Çağan Irmak Dedemin İnsanları ile yine son derece sıcak ve insanın yüreğini kıpırdatan bir filme imza atmış. Girit göçmenlerinin dünyasına eğilen film, ayrıntılı senaryosuyla dikkat çekiyor. Ege'nin küçük bir kasabasında insanlar sıcak mahalle ilişkileriyle, belki de iklimden gelen kıpır kıpır ve neşeli kişilikleriyle sakin bir hayat sürerler, ama yılların geçmesiyle aslında içten içe kişilerin bilinçaltında yatan duygular su üstüne çıkmaya başlar. Kasabanın yerli halkı 1923'lerde mübadele sonucu gelip buraya yerleşen Girit göçmenlerini önce şaka yollu gavur diye adlandırmış ama siyasal gerilimlerin ortaya çıkmasıyla bu daha ciddi bir sorun haline gelmiştir.
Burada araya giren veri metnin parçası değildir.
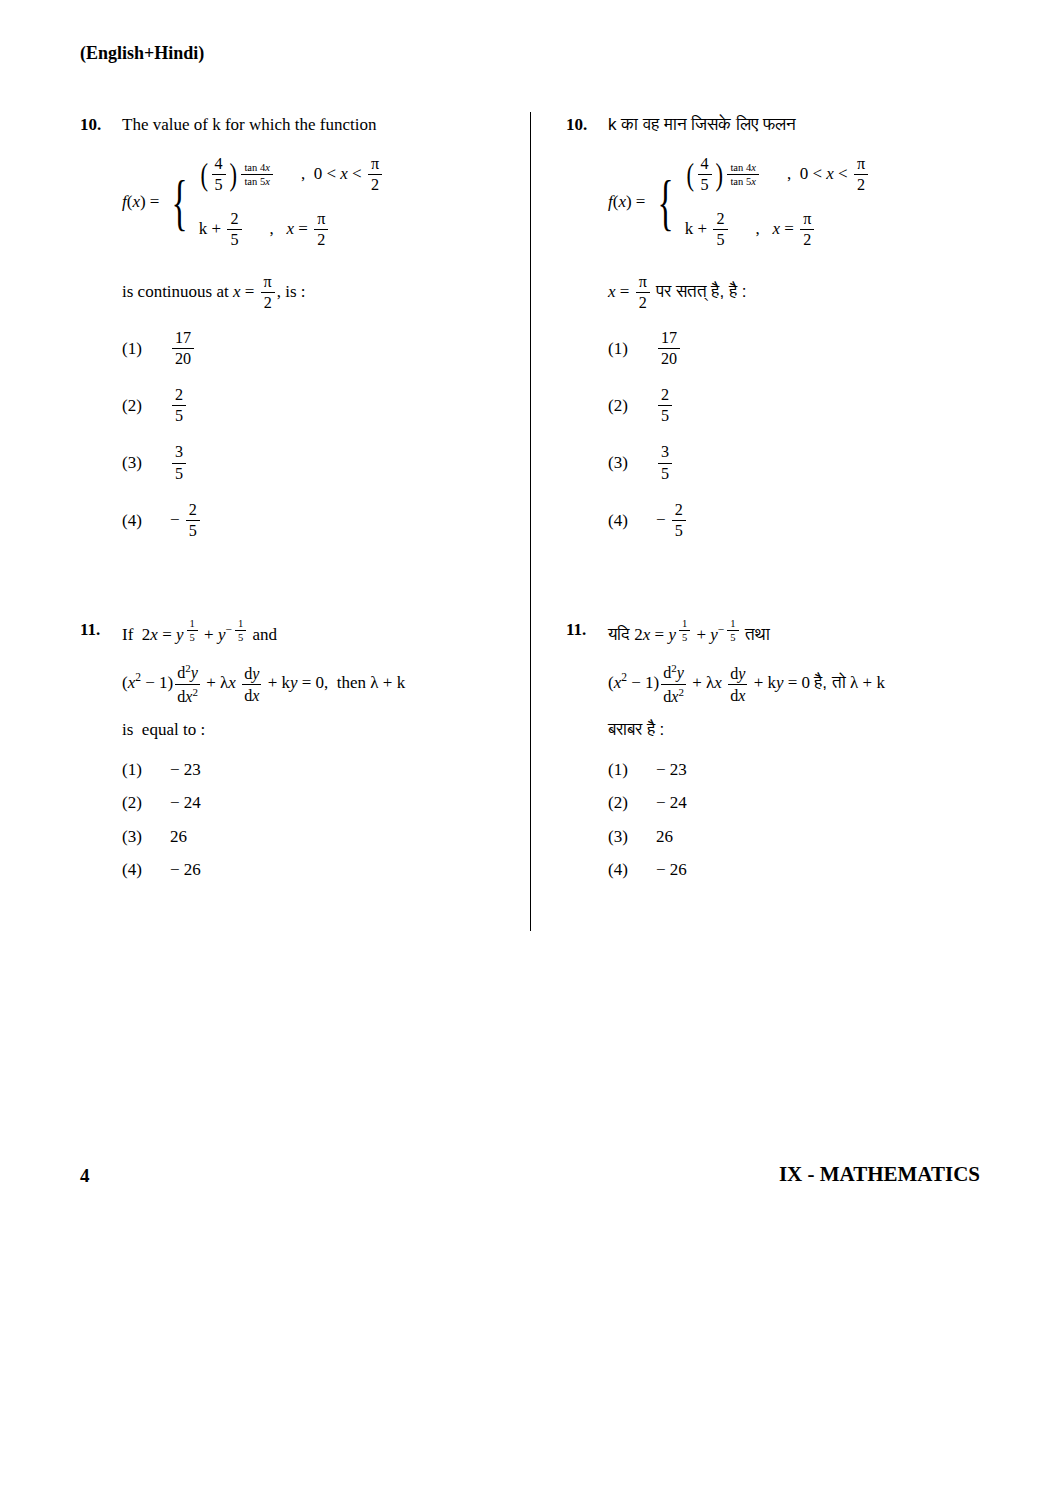(English+Hindi)
10.
The value of k for which the function
f(x) = { (45) tan 4x tan 5x , 0 < x < π 2 k + 25 , x = π 2
is continuous at x = π 2, is :
(1) 1720
(2) 25
(3) 35
(4) − 25
11.
If 2x = y 15 + y−15 and
(x2 − 1)d2y dx2 + λx dy dx + ky = 0, then λ + k
is equal to :
(1)− 23
(2)− 24
(3) 26
(4)− 26
10.
k का वह मान जिसके लिए फलन
f(x) = { (45) tan 4x tan 5x , 0 < x < π 2 k + 25 , x = π 2
x = π 2 पर सतत् है, है :
(1) 1720
(2) 25
(3) 35
(4) − 25
11.
यदि 2x = y 15 + y−15 तथा
(x2 − 1)d2y dx2 + λx dy dx + ky = 0 है, तो λ + k
बराबर है :
(1)− 23
(2)− 24
(3) 26
(4)− 26
4
IX - MATHEMATICS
Mahallenin küçük çocukları bile bundan nasibini alır. Mehmet beyin torunu Ozan dedesine gavur denmesini hiç kaldıramaz ama bunu ailesine karşı sert ve yıkıcı davranışlarla gösterir. Mehmet bey çocuk yaşta ayrılmak zorunda kaldığı Girit'i ve oradaki evini hiç unutmamıştır. 12 Eylül darbesiyle beraber kasabanın çehresi - Tüm Türkiye gibi - değişir, Mehmet'in oğlu İbrahim Belediye Başkanı Yardımcısı ve yöre halkının sesi olarak ihtilal yönetimince atanan yeni Belediye Başkanı'nın boy hedefi haline gelir.
Belki Irmak yöre insanlarının göçmenlere davranışını daha ayrıntılı inceleyebilirdi ama doğal olarak politik bir mesaj yerine son derece kişisel bir mesaj vermek istemiş (anladığım kadarıyla yaklaşık olarak kendi ailesinin hayatını işlemiş), o yüzden de bir noktadan sonra bu konuyu bırakıp 12 Eylül döneminin küçük kasabalardaki etkisini işlemiş.
Çetin Tekindor her zamanki gibi harika bir performans sergiliyor, Hümeyra kısa bir rolde yine çok iyi, Yiğit Özşener de başarılı.
Girit göçmenleriyle ilgili sevgili arkadaşım Neslihan Acu'nun Kuzgunun Şarkısı kitabını da tavsiye edebilirim, belki ortak yönlerini orada da bulabilirsiniz.